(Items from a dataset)

★ ★ ★ ★ ★ ★ ★

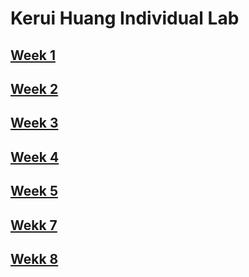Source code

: # Kerui Huang Individual Lab
## [Week 1](Week1.md)  
## [Week 2](Week2.md) 
## [Week 3](Week3.md) 
## [Week 4](Week4.md)
## [Week 5](Week5.md)
## [Wekk 7](Week7.md)
## [Wekk 8](Week8.md)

★ ★ ★ ★ ★ ★ ★

**What is being asked:** Reproduce every record above exactly as given, excluding pictures from the result.

**Result for this exercise:**
Source code

: # Kerui Huang Individual Lab
## [Week 1](Week1.md)  
## [Week 2](Week2.md) 
## [Week 3](Week3.md) 
## [Week 4](Week4.md)
## [Week 5](Week5.md)
## [Wekk 7](Week7.md)
## [Wekk 8](Week8.md)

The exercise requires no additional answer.